§ **Task item**
Each record is to be printed again exactly, though not its pictures.

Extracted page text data
__________________________________________________

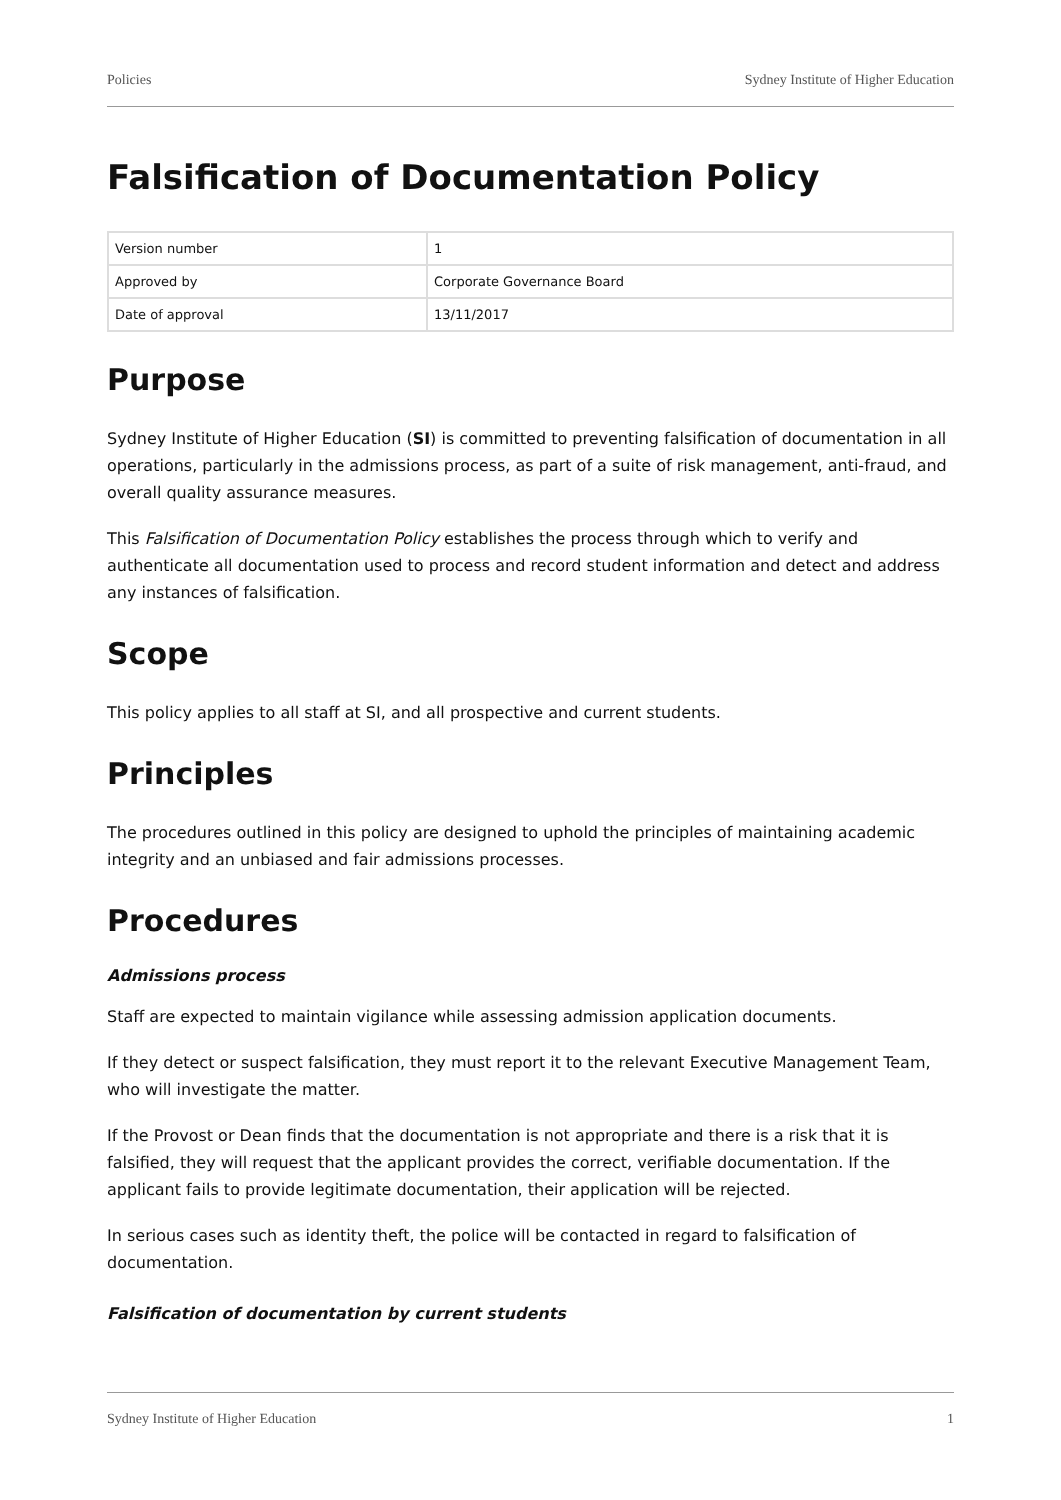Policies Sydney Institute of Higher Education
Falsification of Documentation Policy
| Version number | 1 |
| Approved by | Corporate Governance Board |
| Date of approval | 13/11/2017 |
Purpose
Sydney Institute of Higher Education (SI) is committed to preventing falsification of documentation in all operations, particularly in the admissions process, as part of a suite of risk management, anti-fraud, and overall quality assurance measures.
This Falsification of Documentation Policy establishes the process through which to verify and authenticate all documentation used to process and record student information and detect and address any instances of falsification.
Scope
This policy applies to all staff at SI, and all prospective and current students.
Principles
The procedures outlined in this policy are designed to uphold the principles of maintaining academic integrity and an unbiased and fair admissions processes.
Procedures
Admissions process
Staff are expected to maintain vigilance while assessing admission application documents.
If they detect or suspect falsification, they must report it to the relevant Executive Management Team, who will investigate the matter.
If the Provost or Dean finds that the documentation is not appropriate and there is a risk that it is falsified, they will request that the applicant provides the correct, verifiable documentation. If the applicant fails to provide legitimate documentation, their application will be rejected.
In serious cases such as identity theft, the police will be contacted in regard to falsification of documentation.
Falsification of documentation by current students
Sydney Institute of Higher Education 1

__________________________________________________

§ **Solution for this problem**
Policies Sydney Institute of Higher Education
Falsification of Documentation Policy
| Version number | 1 |
| Approved by | Corporate Governance Board |
| Date of approval | 13/11/2017 |
Purpose
Sydney Institute of Higher Education (SI) is committed to preventing falsification of documentation in all operations, particularly in the admissions process, as part of a suite of risk management, anti-fraud, and overall quality assurance measures.
This Falsification of Documentation Policy establishes the process through which to verify and authenticate all documentation used to process and record student information and detect and address any instances of falsification.
Scope
This policy applies to all staff at SI, and all prospective and current students.
Principles
The procedures outlined in this policy are designed to uphold the principles of maintaining academic integrity and an unbiased and fair admissions processes.
Procedures
Admissions process
Staff are expected to maintain vigilance while assessing admission application documents.
If they detect or suspect falsification, they must report it to the relevant Executive Management Team, who will investigate the matter.
If the Provost or Dean finds that the documentation is not appropriate and there is a risk that it is falsified, they will request that the applicant provides the correct, verifiable documentation. If the applicant fails to provide legitimate documentation, their application will be rejected.
In serious cases such as identity theft, the police will be contacted in regard to falsification of documentation.
Falsification of documentation by current students
Sydney Institute of Higher Education 1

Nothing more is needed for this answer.